* TASK INSTRUCTIONS *
Repeat word for word the part of the passage on Christian assurance starting at "John Wesley and" and ending at "from Wesley's Journal.".

* EXTRACTED TEXT *
____
As a general term in theological use, assurance refers to a believer's confidence in God, God's response to prayer, and the hope of eternal salvation. In Protestant Christian doctrine, the term "assurance", also known as the Witness of the Spirit, affirms that the inner witness of the Holy Spirit allows the Christian disciple to know that he or she is justified.  Based on the writings of St. Augustine of Hippo, assurance was historically a very important doctrine in Lutheranism and Calvinism, and remains a distinguishing doctrine of Methodism and Quakerism, although there are differences among these Christian traditions. Hymns that celebrate the witness of the Holy Spirit, such as "Blessed Assurance" are sung in Christian liturgies to celebrate the belief in assurance.

John Wesley and Methodism
John Wesley believed that all Christians have a faith which implies an assurance of God's forgiving love, and that one would feel that assurance, or the "witness of the Spirit". This understanding is grounded in Paul's affirmation, "...ye have received the Spirit of adoption, whereby we cry Abba, Father. The same Spirit beareth witness with our spirits, that we are the children of God..." (Romans 8:15-16, Wesley's translation). This experience was mirrored for Wesley in his Aldersgate experience wherein he "knew" he was loved by God and that his sins were forgiven.

"I felt my heart strangely warmed. I felt I did trust in Christ, Christ alone for salvation, and an assurance was given me that He had taken my sin, even mine." — from Wesley's Journal.

Early in his ministry Wesley had to defend his understanding of assurance. In 1738, Arthur Bedford had published a sermon in which he misquoted Wesley's teachings. Bedford had misunderstood Wesley as saying that a Christian could be assured of persevering in a state of salvation, the Reformed view.

In a letter dated September 28, 1738, Wesley wrote, "The assurance of which I alone speak I should not choose to call an assurance of salvation, but rather (with the Scriptures), the assurance of faith. . . . [This] is not the essence of faith, but a distinct gift of the Holy Ghost, whereby God shines upon his own work, and shows us that we are justified through faith in Christ...The 'full assurance of faith' (Hebrews 10.22) is 'neither more nor less than hope; or a conviction, wrought in us by the Holy Ghost, that we have a measure of the true faith in Christ..'"
____
* MATERIAL PROVIDED *

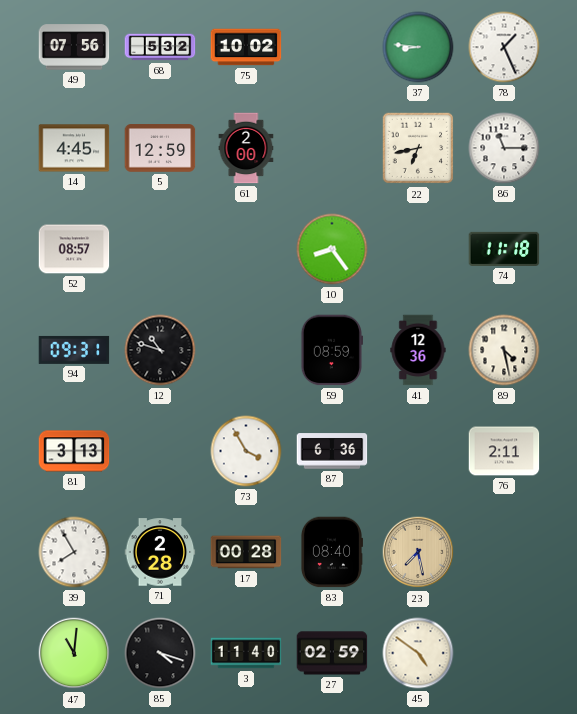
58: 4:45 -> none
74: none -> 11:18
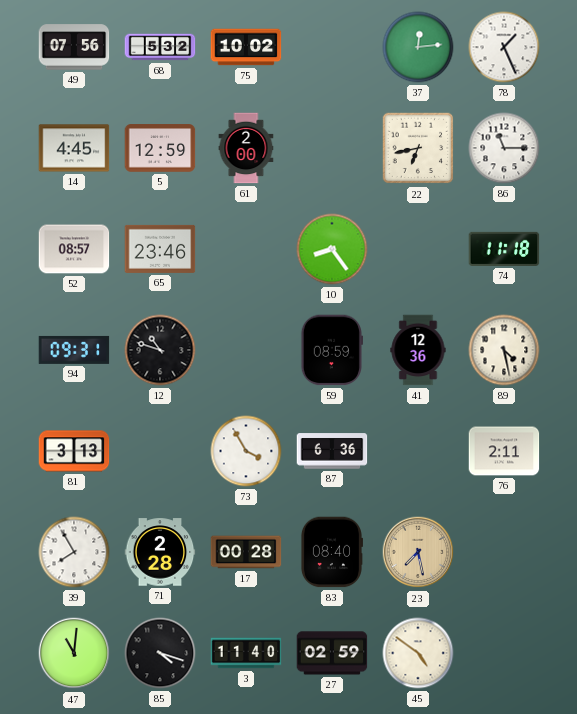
____
* RESULT *
John Wesley and Methodism
John Wesley believed that all Christians have a faith which implies an assurance of God's forgiving love, and that one would feel that assurance, or the "witness of the Spirit". This understanding is grounded in Paul's affirmation, "...ye have received the Spirit of adoption, whereby we cry Abba, Father. The same Spirit beareth witness with our spirits, that we are the children of God..." (Romans 8:15-16, Wesley's translation). This experience was mirrored for Wesley in his Aldersgate experience wherein he "knew" he was loved by God and that his sins were forgiven.

"I felt my heart strangely warmed. I felt I did trust in Christ, Christ alone for salvation, and an assurance was given me that He had taken my sin, even mine." — from Wesley's Journal.